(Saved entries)

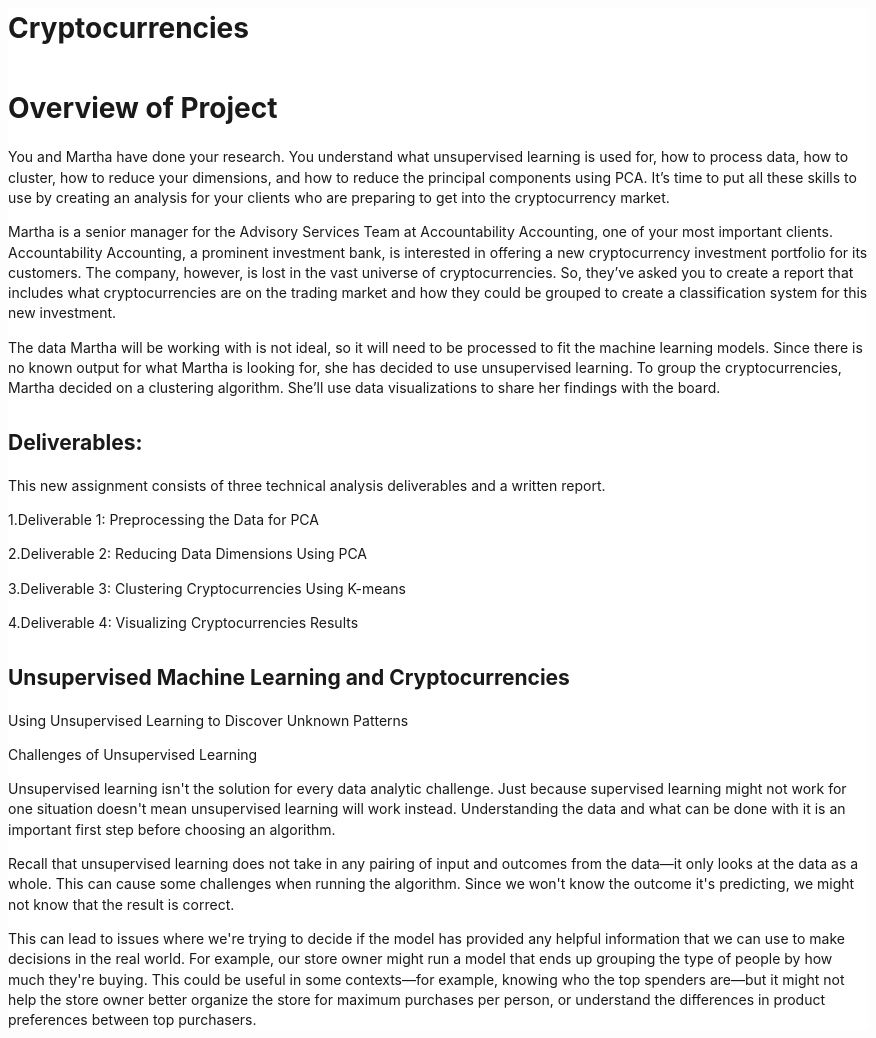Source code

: # Cryptocurrencies

# Overview of Project

You and Martha have done your research. You understand what unsupervised learning is used for, how to process data, how to cluster, how to reduce your dimensions, and how to reduce the principal components using PCA. It’s time to put all these skills to use by creating an analysis for your clients who are preparing to get into the cryptocurrency market.

Martha is a senior manager for the Advisory Services Team at Accountability Accounting, one of your most important clients. Accountability Accounting, a prominent investment bank, is interested in offering a new cryptocurrency investment portfolio for its customers. The company, however, is lost in the vast universe of cryptocurrencies. So, they’ve asked you to create a report that includes what cryptocurrencies are on the trading market and how they could be grouped to create a classification system for this new investment.

The data Martha will be working with is not ideal, so it will need to be processed to fit the machine learning models. Since there is no known output for what Martha is looking for, she has decided to use unsupervised learning. To group the cryptocurrencies, Martha decided on a clustering algorithm. She’ll use data visualizations to share her findings with the board.

## Deliverables:

This new assignment consists of three technical analysis deliverables and a written report.

1.Deliverable 1: Preprocessing the Data for PCA

2.Deliverable 2: Reducing Data Dimensions Using PCA

3.Deliverable 3: Clustering Cryptocurrencies Using K-means

4.Deliverable 4: Visualizing Cryptocurrencies Results


## Unsupervised Machine Learning and Cryptocurrencies

Using Unsupervised Learning to Discover Unknown Patterns

Challenges of Unsupervised Learning

Unsupervised learning isn't the solution for every data analytic challenge. Just because supervised learning might not work for one situation doesn't mean unsupervised learning will work instead. Understanding the data and what can be done with it is an important first step before choosing an algorithm.

Recall that unsupervised learning does not take in any pairing of input and outcomes from the data—it only looks at the data as a whole. This can cause some challenges when running the algorithm. Since we won't know the outcome it's predicting, we might not know that the result is correct.

This can lead to issues where we're trying to decide if the model has provided any helpful information that we can use to make decisions in the real world. For example, our store owner might run a model that ends up grouping the type of people by how much they're buying. This could be useful in some contexts—for example, knowing who the top spenders are—but it might not help the store owner better organize the store for maximum purchases per person, or understand the differences in product preferences between top purchasers.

TASK DETAILS: When you transcribe the entries above, keep every word exact and leave out the pictures.

RESPONSE AREA:
Source code

: # Cryptocurrencies

# Overview of Project

You and Martha have done your research. You understand what unsupervised learning is used for, how to process data, how to cluster, how to reduce your dimensions, and how to reduce the principal components using PCA. It’s time to put all these skills to use by creating an analysis for your clients who are preparing to get into the cryptocurrency market.

Martha is a senior manager for the Advisory Services Team at Accountability Accounting, one of your most important clients. Accountability Accounting, a prominent investment bank, is interested in offering a new cryptocurrency investment portfolio for its customers. The company, however, is lost in the vast universe of cryptocurrencies. So, they’ve asked you to create a report that includes what cryptocurrencies are on the trading market and how they could be grouped to create a classification system for this new investment.

The data Martha will be working with is not ideal, so it will need to be processed to fit the machine learning models. Since there is no known output for what Martha is looking for, she has decided to use unsupervised learning. To group the cryptocurrencies, Martha decided on a clustering algorithm. She’ll use data visualizations to share her findings with the board.

## Deliverables:

This new assignment consists of three technical analysis deliverables and a written report.

1.Deliverable 1: Preprocessing the Data for PCA

2.Deliverable 2: Reducing Data Dimensions Using PCA

3.Deliverable 3: Clustering Cryptocurrencies Using K-means

4.Deliverable 4: Visualizing Cryptocurrencies Results


## Unsupervised Machine Learning and Cryptocurrencies

Using Unsupervised Learning to Discover Unknown Patterns

Challenges of Unsupervised Learning

Unsupervised learning isn't the solution for every data analytic challenge. Just because supervised learning might not work for one situation doesn't mean unsupervised learning will work instead. Understanding the data and what can be done with it is an important first step before choosing an algorithm.

Recall that unsupervised learning does not take in any pairing of input and outcomes from the data—it only looks at the data as a whole. This can cause some challenges when running the algorithm. Since we won't know the outcome it's predicting, we might not know that the result is correct.

This can lead to issues where we're trying to decide if the model has provided any helpful information that we can use to make decisions in the real world. For example, our store owner might run a model that ends up grouping the type of people by how much they're buying. This could be useful in some contexts—for example, knowing who the top spenders are—but it might not help the store owner better organize the store for maximum purchases per person, or understand the differences in product preferences between top purchasers.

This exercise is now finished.